CASA Parallel Processing
Overview
This is meant to be a general guide for testing out the early capabilities in CASA for parallel processing. As of the time of this writing (23 August 2011), the tasks flagdata, applycal, and partition are all parallelized. In addition, there are two versions of parallel imaging available at the task level, pcont and pcube (for continuum and spectral line imaging, respectively).
Feedback at this stage about what works, as well as what doesn't or could use improvement, will be very helpful. Please send comments, bug reports, and questions to ...
More information may also be found in Jeff Kern's presentation, posted [here].
Setting up for parallel processing
Before you can run tasks with parallelization, you must first set up the machine on which CASA will be running to use SSH keys for password-free login. See [the SSH section of the Gold Book] for instructions.

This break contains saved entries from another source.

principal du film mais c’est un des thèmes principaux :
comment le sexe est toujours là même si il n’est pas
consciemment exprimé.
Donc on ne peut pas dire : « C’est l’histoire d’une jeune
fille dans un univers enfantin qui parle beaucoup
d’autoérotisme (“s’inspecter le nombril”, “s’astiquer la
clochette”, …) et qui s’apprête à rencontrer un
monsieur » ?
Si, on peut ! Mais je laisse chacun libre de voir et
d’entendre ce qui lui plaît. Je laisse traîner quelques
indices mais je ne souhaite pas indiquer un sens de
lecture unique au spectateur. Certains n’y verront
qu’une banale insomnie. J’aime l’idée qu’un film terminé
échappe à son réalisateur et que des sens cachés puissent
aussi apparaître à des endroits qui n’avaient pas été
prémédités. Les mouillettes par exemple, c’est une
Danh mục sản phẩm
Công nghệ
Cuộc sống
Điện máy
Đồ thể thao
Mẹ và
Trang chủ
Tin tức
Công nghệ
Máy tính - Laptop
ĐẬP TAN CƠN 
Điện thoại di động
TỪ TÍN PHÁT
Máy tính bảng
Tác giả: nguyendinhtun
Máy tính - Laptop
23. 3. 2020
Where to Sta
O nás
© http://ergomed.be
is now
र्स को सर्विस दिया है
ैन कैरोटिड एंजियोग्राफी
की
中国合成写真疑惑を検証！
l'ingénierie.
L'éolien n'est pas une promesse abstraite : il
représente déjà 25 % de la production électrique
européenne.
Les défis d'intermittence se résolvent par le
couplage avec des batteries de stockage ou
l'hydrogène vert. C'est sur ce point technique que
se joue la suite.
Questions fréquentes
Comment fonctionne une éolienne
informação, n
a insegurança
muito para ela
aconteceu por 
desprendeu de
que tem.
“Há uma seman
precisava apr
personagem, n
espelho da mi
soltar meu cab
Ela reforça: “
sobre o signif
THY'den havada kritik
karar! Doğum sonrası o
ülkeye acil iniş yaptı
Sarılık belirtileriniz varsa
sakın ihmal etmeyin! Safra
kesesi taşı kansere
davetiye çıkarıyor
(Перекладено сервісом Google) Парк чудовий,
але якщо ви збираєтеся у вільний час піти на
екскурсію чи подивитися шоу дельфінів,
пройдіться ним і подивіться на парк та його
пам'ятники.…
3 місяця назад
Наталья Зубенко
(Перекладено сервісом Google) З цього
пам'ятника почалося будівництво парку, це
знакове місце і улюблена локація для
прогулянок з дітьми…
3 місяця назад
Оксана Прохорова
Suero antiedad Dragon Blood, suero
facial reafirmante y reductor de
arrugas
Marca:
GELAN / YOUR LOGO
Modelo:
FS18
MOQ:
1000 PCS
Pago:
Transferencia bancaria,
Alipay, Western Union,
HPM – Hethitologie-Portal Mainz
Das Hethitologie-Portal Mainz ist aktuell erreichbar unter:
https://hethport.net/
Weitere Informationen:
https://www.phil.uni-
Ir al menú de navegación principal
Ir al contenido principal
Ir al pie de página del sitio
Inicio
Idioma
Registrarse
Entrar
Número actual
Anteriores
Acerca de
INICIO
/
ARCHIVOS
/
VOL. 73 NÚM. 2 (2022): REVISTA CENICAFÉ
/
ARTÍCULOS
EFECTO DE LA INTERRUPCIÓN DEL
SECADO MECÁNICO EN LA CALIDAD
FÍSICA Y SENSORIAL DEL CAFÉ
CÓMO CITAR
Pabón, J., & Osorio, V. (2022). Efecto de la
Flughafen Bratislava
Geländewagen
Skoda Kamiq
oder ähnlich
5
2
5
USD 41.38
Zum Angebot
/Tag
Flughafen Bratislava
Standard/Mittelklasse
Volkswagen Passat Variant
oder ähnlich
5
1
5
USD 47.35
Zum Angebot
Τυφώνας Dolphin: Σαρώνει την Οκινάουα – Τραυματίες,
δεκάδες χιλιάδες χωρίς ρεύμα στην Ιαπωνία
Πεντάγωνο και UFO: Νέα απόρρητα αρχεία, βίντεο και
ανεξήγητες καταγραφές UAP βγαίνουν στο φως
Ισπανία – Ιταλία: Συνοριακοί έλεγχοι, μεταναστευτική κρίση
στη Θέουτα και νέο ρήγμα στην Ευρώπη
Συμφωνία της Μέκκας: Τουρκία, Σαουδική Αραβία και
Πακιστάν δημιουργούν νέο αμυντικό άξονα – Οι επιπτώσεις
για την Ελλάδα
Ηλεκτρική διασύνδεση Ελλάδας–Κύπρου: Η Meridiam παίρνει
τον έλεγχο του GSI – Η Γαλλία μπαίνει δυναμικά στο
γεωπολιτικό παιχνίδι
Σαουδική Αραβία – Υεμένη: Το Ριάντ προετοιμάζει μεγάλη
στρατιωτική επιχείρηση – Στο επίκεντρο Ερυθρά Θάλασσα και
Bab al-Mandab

Parallel processing in CASA is set up to take advantage of both multiple-core machines (as most standard workstations are) as well as shared memory access (as is available in a cluster). However, the NRAO cluster in Socorro also has the distinction of a very fast connection to the Lustre filesystem, which will boost I/O performance by around 2 orders of magnitude of the standard desktop SATA disk. Therefore, I/O-limited operations are unlikely to see much improvement with parallel processing.
Parallelized tasks
This is a set current as of 23 August 2011.
partition
In order to perform parallel processing, the original Measurement Set must be subdivided into smaller chunks that can then be farmed out to multiple cores for processing. This new, subdivided MS (called a "multi-MS", or MMS) is created by a task called partition. In many ways, partition resembles split, in that it can also time-average or select only a subset of data. However, frequency averaging is not currently available.